━━━━━ PASSAGE ━━━━━

This is a question due to the answer of Did in this post Independent increments of $X_t:=\int_0^t\phi(s) dW_s$. Precisely, we assume that the dynamics of a stock prices follows
$$dS_t=S_t(\phi_tdW_t)$$
where $\phi_t$ is a deterministic function, and assume bounded. Hence $S_t=\mathcal{E}(\phi\bullet W)=S_0e^{\int_0^t\phi_sdW_s-\frac{1}{2}\int_0^t\phi_s^2ds}$. For simplicity, $S_0=1$ and, regarding the question above, $X_t:=\int_0^t\phi_sdW_s$. Let $K>0$ be a constant, and we want to find the arbitrage free price of an European call option with strike $K$ and maturity $T$ at time $t$, i.e.
$$\pi_t:=E[(S_T-K)^+|\mathcal{F}_t]$$
As usual, with $A=\{S_T>K\}$ write this as
$$\pi_t=E[S_T\mathbf1_A|\mathcal{F}_t]-KE[\mathbf1_{A}|\mathcal{F}_t]$$
The second term can be easily calculated, using the above question, i.e.
$$KE[\mathbf1_{A}|\mathcal{F}_t]=KP[\frac{S_T}{S_t}>\frac{K}{S_t}|\mathcal{F}_t]$$
since $\frac{S_T}{S_t}$ is independent of $\mathcal{F}_t$ and $\frac{K}{S_t}$ is $\mathcal{F}_t$ measurable, we get
$$KP[\frac{S_T}{S_t}>\frac{K}{S_t}|\mathcal{F}_t]=KP[Y>\frac{K}{x}]|_{x=S_t}$$
where $Y$ is lognormal distributed with mean $-\frac{1}{2}\int_t^T\phi_s^2 ds$ and variance $\int_t^T\phi_s^2ds$. To calculate the first conditional expectation, $E[S_T\mathbf1_A|\mathcal{F}_t]$, I would define a new measure (on $\mathcal{F}_T$ through
$$\frac{dQ}{dP}:=S_T$$
since $S_T$ is a $P$ Martingale and $E[S_0]=1$ (if $S_0\not=1$, just use the measure $\frac{dQ}{dP}:=\frac{S_T}{S_0}$). Hence the density process is given by $Z_t:=E[\frac{dQ}{dP}|\mathcal{F}_t]=S_t$. Using Bayse, we get
$$S_tE[\frac{S_T}{S_t}\mathbf1_A|\mathcal{F}_t]=S_tE_Q[\mathbf1_A|\mathcal{F}_t]$$.

━━━━━

__GOAL OF THE EXERCISE__
Print the part of the call-option post that begins at the words "This is a question" and stops after "time $t$, i.e.", copying it without any change.

━━━━━ DATA LISTING ━━━━━

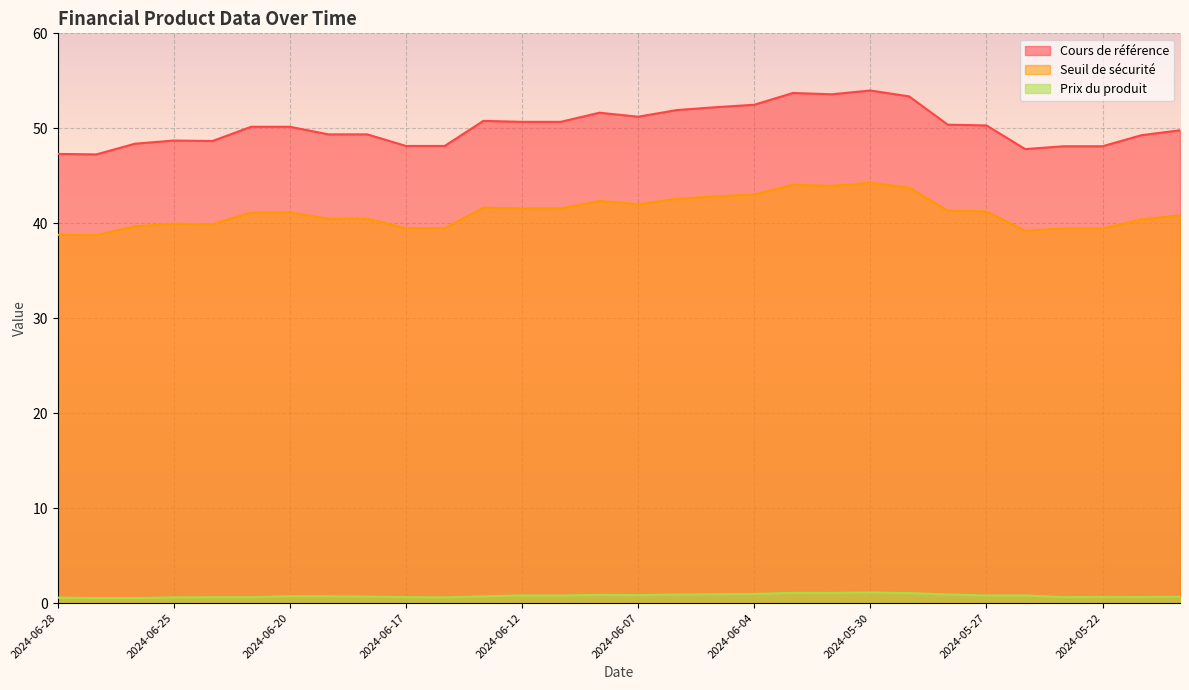

What is the smallest value displayed?

0.5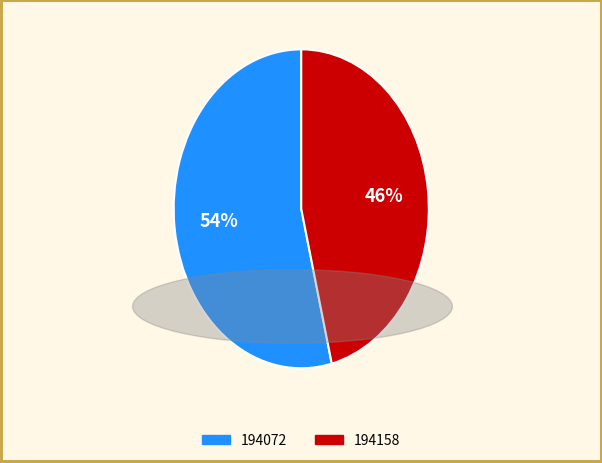

Is the sum of 194072 and 194158 greater than half?

Yes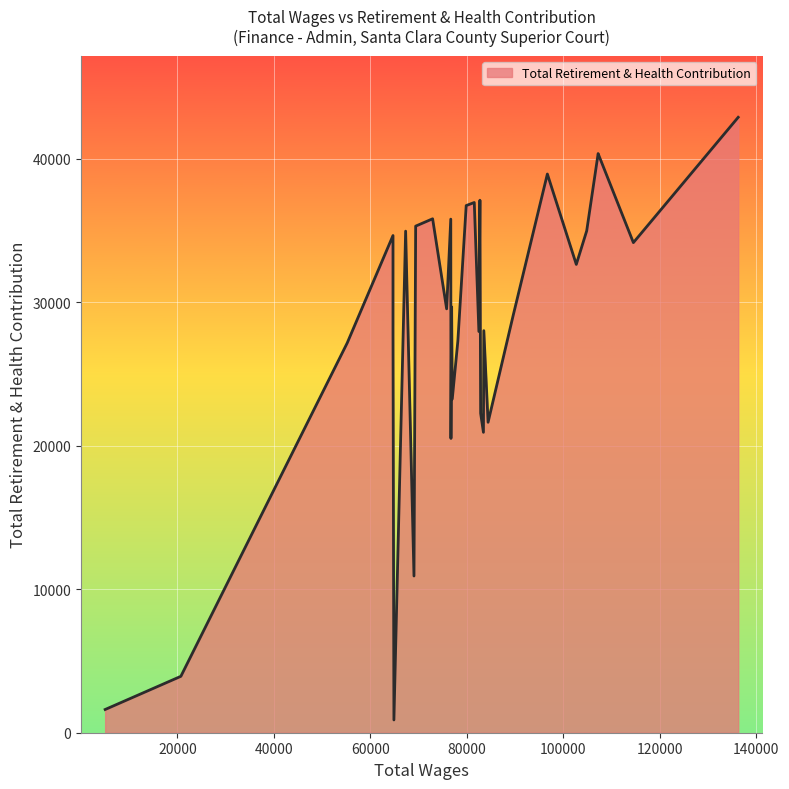

What is the sum of all values?

938659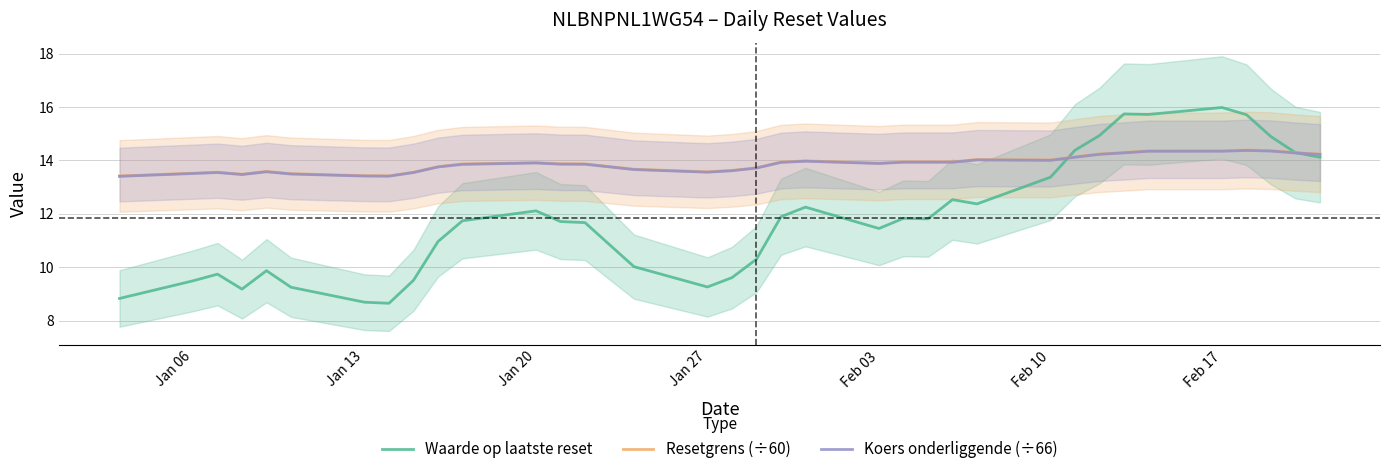

What is the maximum value for Waarde op laatste reset?

16.0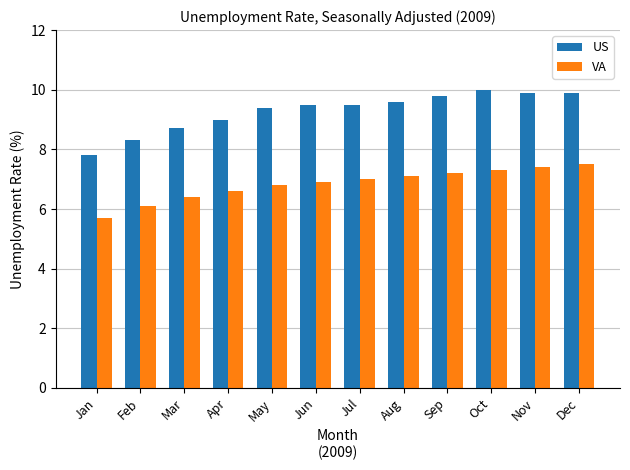

Is the value of US at Sep greater than the value of VA at Mar?

Yes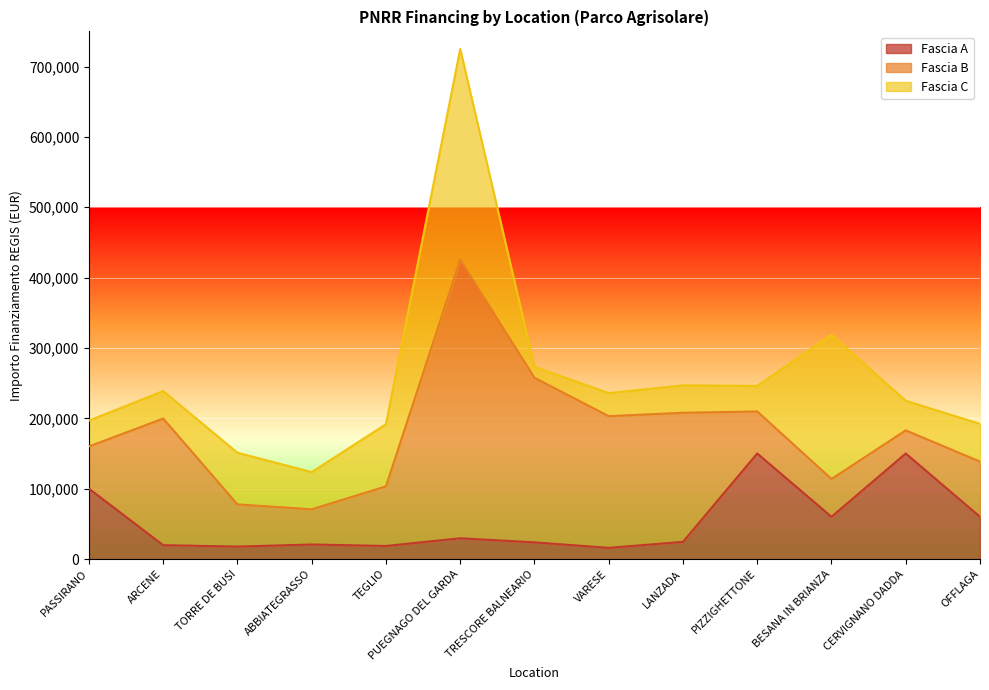

Where is Fascia B nearest to the value 214256?

TRESCORE BALNEARIO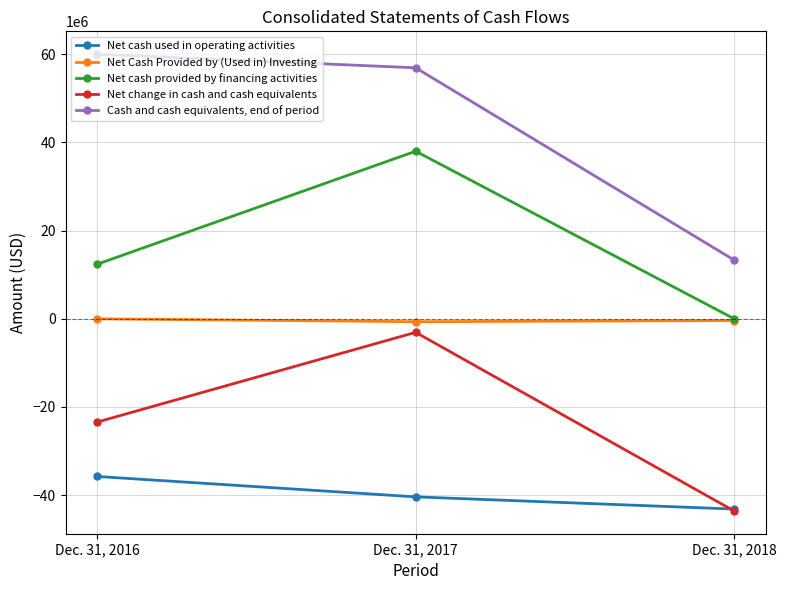

Between Dec. 31, 2016 and Dec. 31, 2018, which series saw the biggest shift?

Cash and cash equivalents, end of period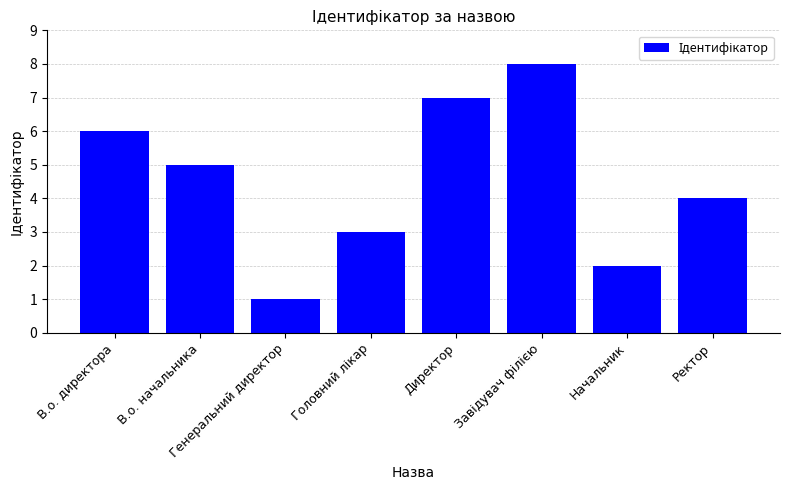

What is the label of the 1st bar from the left?

В.о. директора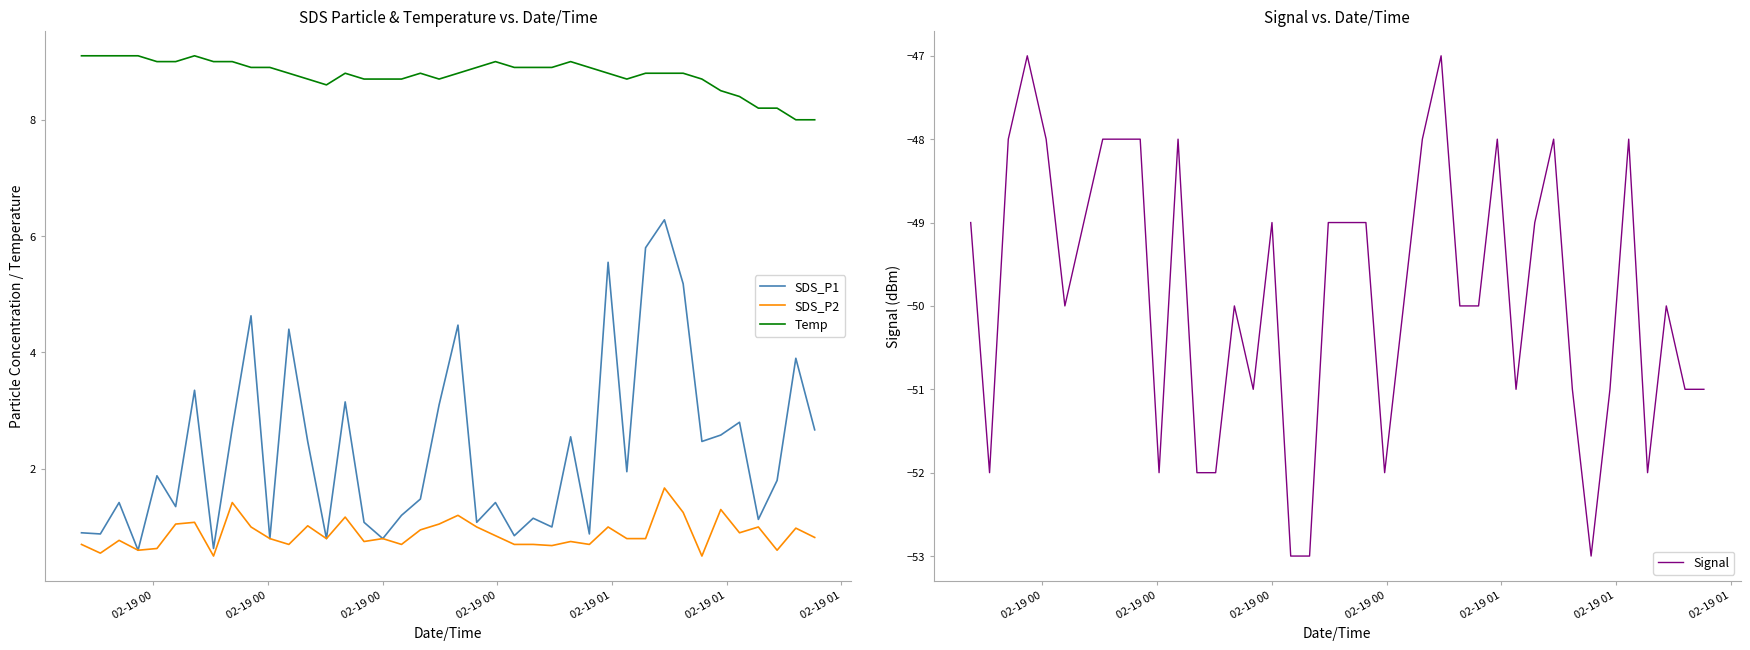

What is the value of the Signal point at the 30th from the left?

-51.0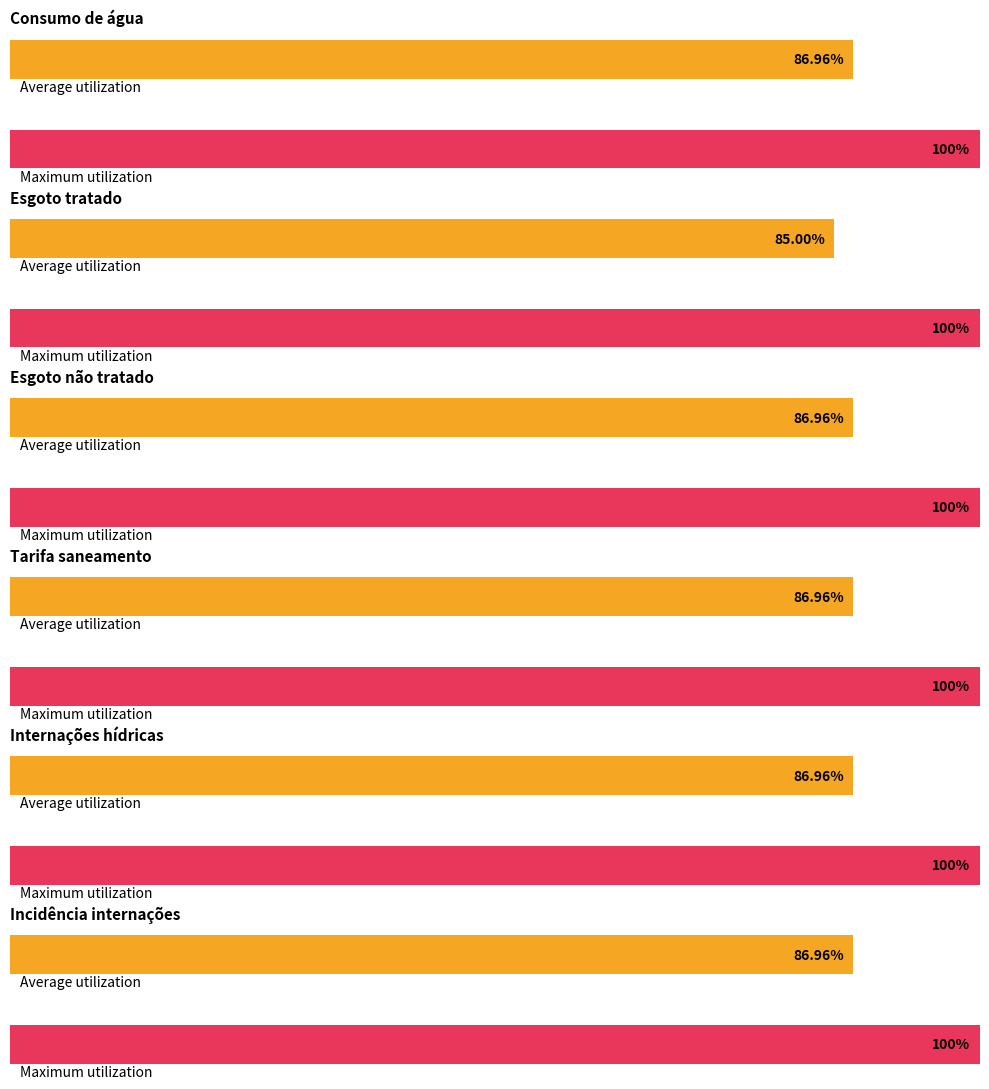

How many distinct data groups are displayed?

2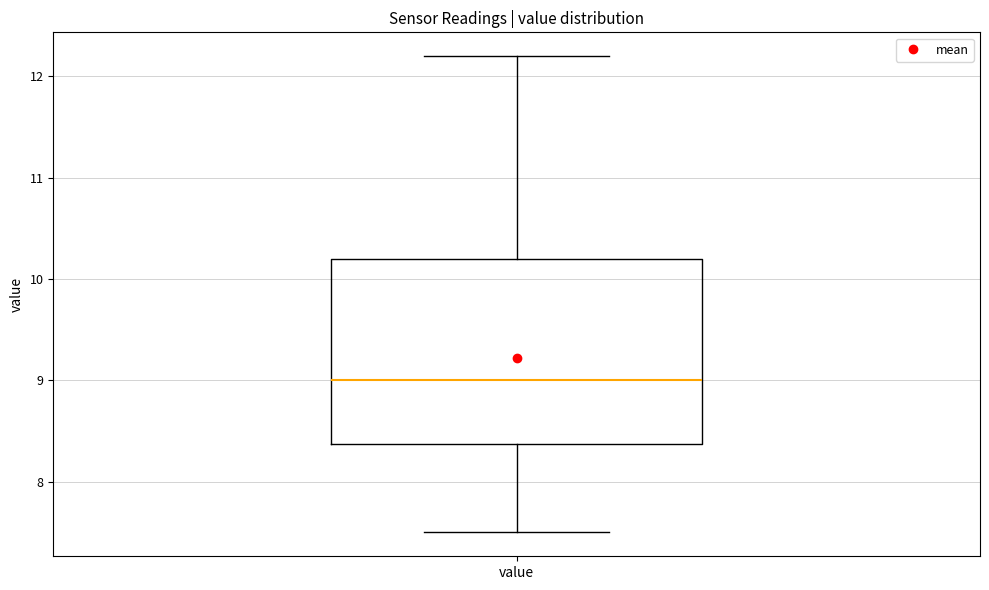

Read this box plot against the y-axis: the position of the median line, the range covered by the box, and the ends of both whiskers. The values are not printed on the chart, so give them approximately, as read against the axis.

median 9.0, box 8.4 to 10.2, whiskers 7.5 to 12.2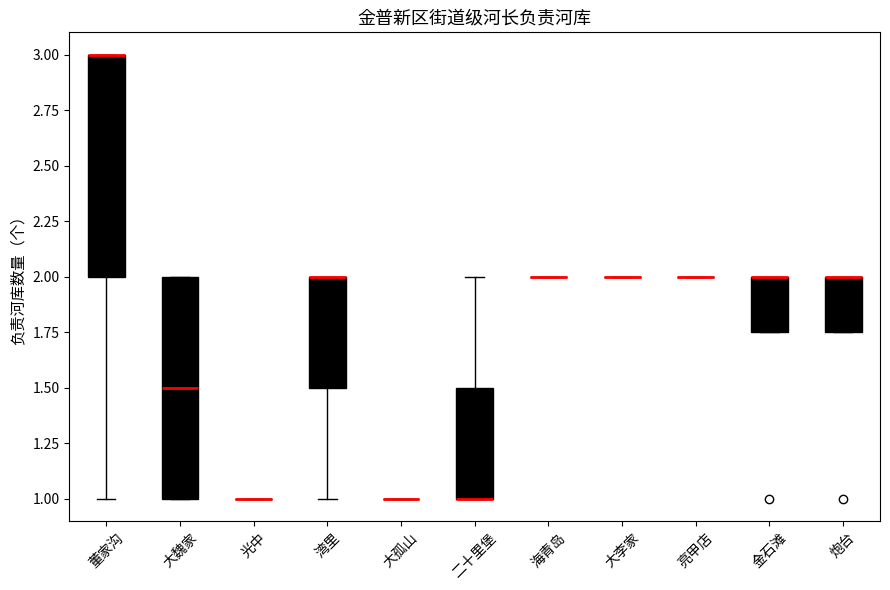

Where is the upper edge of the box for 炮台 on the y-axis? The values are not printed on the chart, so give them approximately, as read against the axis.

2.00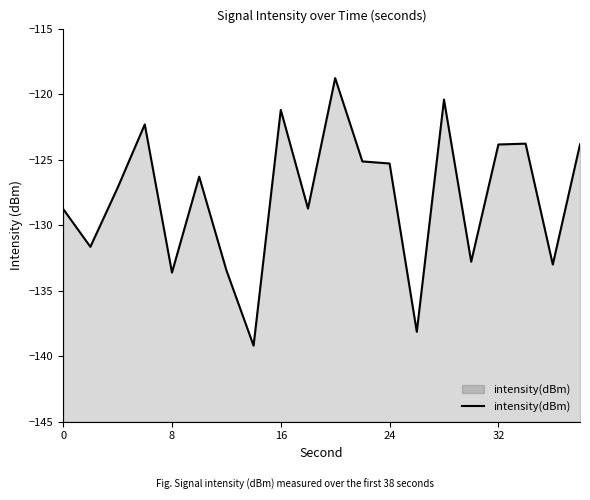

What is the maximum value shown in the chart?

-118.8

━━━━━

__ANSWER BOX__
This is a question due to the answer of Did in this post Independent increments of $X_t:=\int_0^t\phi(s) dW_s$. Precisely, we assume that the dynamics of a stock prices follows
$$dS_t=S_t(\phi_tdW_t)$$
where $\phi_t$ is a deterministic function, and assume bounded. Hence $S_t=\mathcal{E}(\phi\bullet W)=S_0e^{\int_0^t\phi_sdW_s-\frac{1}{2}\int_0^t\phi_s^2ds}$. For simplicity, $S_0=1$ and, regarding the question above, $X_t:=\int_0^t\phi_sdW_s$. Let $K>0$ be a constant, and we want to find the arbitrage free price of an European call option with strike $K$ and maturity $T$ at time $t$, i.e.